We present a challenging dataset, the TartanAir, for robot navigation task and more. The data is collected in photo-realistic simulation environments in the presence of various light conditions, weather and moving objects. By collecting data in simulation, we are able to obtain multi-modal sensor data and precise ground truth labels, including the stereo RGB image, depth image, segmentation, optical flow, camera poses, and LiDAR point cloud. We set up a large number of environments with various styles and scenes, covering challenging viewpoints and diverse motion patterns, which are difficult to achieve by using physical data collection platforms. In order to enable data collection in such large scale, we develop an automatic pipeline, including mapping, trajectory sampling, data processing, and data verification. We evaluate the impact of various factors on visual SLAM algorithms using our data. Results of state-of-the-art algorithms reveal that the visual SLAM problem is far from solved, methods that show good performance on established datasets such as KITTI don’t perform well in more difficult scenarios. Although we use the simulation, our goal is to push the limits of Visual SLAM algorithms in the real world by providing a challenging benchmark for testing new methods, as well as large diverse training data for learning-based methods.
The dataset is published using Azure Open Dataset platform. Please checkout here for the instruction of accessing the data.
Sample trajectories can be downloaded here.
Simultaneous Localization and Mapping (SLAM) is one of the most fundamental capabilities necessary for robots. Due to the ubiquitous availability of images, Visual SLAM (V-SLAM) has become an important component of many autonomous systems. Impressive progress has been made with both geometric-based methods and learning-based methods. However, developing robust and reliable SLAM methods for real-world applications is still a challenging problem. Real-life environments are full of difficult cases such as light changes or lack of illumination, dynamic objects, and texture-less scenes. Current popular benchmarks such as KITTI, TUM RGB-D SLAM datasets, and EuRoC MAV cover relatively limited scenarios and motion patterns compared to real-world cases.

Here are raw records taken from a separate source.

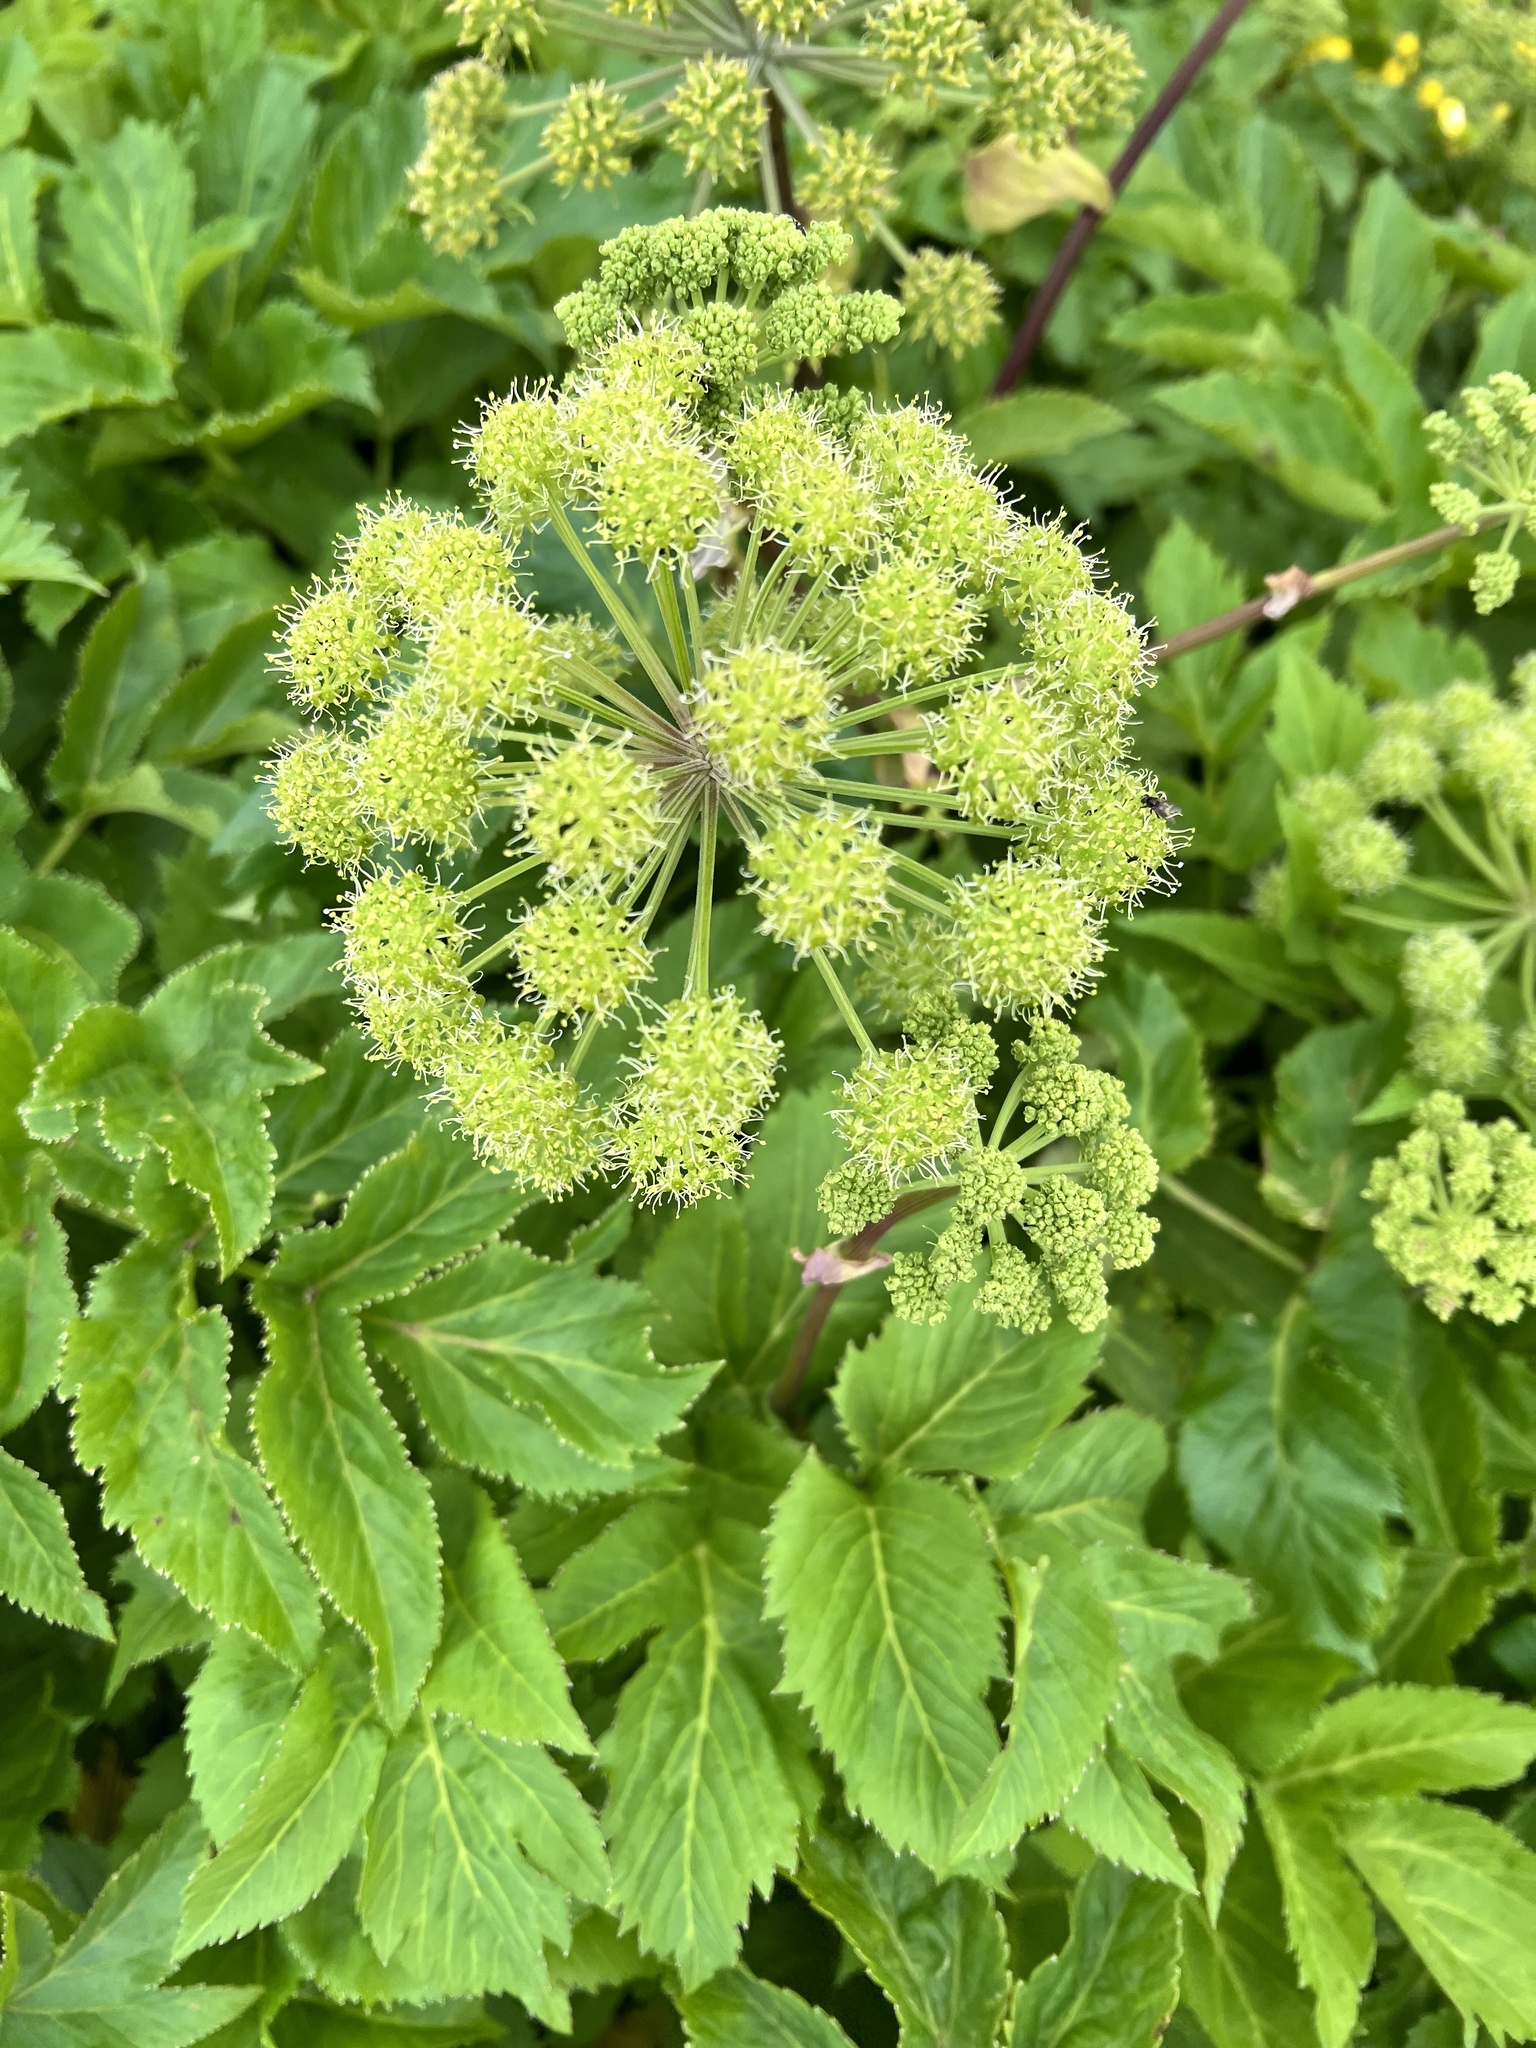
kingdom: Plantae
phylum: Tracheophyta
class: Magnoliopsida
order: Apiales
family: Apiaceae
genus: Angelica
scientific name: Angelica archangelica
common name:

We collect a large dataset using photo-realistic simulation environments. We minimize the sim2real gap by utilizing a large number of environments with various styles and diverse scenes. A special goal of our dataset is to focus on the challenging environments with changing light conditions, adverse weather, and dynamic objects. State-of-the-art SLAM algorithms are struggled in tracking the camera pose in our dataset and constantly getting lost on some challenging sequences. We propose a metric to evaluate the robustness of the algorithm. In addition, we develop an automatic data collection pipeline, which allows us to process more environments with minimum human intervention.
The four most important features of our dataset are:
- Large size diverse realistic data
- Multimodal ground truth labels
- Diversity of motion patterns
- Challenging Scenes
We have adopted 30 photo-realistic simulation environments in the Unreal Engine. The environments provide us a wide range of scenarios that cover many interesting yet challenging situations. The simulation scenes consist of
- Indoor and outdoor scenes with detailed 3D objects. We have multi-room, richly decorated indoor environments. For outdoor simulations, there are various kinds of buildings, trees, terrains, and landscapes.
- Special purpose facilities and ordinary household scenes.
- Rural and urban scenes.
- Real-life and sci-fi scenes.
Challenging visual effects
In some simulations, we simulated multiple types of challenging visual effects.
- Hard lighting conditions. Day-night alternating. Low-lighting. Rapidly changing illuminations.
- Weather effects. Clear, raining, snowing, windy, and fog.
- Seasonal change.
Diverse ego motions
In each simulated environment, we gather data by following multiple routes and making movements with different levels of aggressiveness. The virtual camera can move slowly and smoothly without sudden jittering actions. Or it can have intensive and violent actions mixed with significant rolling and yaw motions.
Multimodal ground truth labels
By unleashing the power of the Unreal Engine and AirSim, we can extract various types of ground truth labels including depth, semantic segmentation tag, and camera pose. From the extracted raw data, we further compute other ground truth labels such as optical flow, stereo disparity, simulated multi-line LiDAR points, and simulated IMU readings.
Data acquisition pipeline
We develop a highly automated pipe-line to facilitate data acquisition. For each environment, we build an occupancy map by incremental mapping. Base on the map, we then sample a bunch of trajectories for the virtual camera to follow. A set of virtual cameras follow the trajectories to capture raw data from Unreal Engine and AirSim. Raw data are processed to generate labels such as optical flow, stereo disparity, simulated LiDAR points, and simualated IMU readings. Data verification. Verify the data synchronization and the accuracy of the derived labels.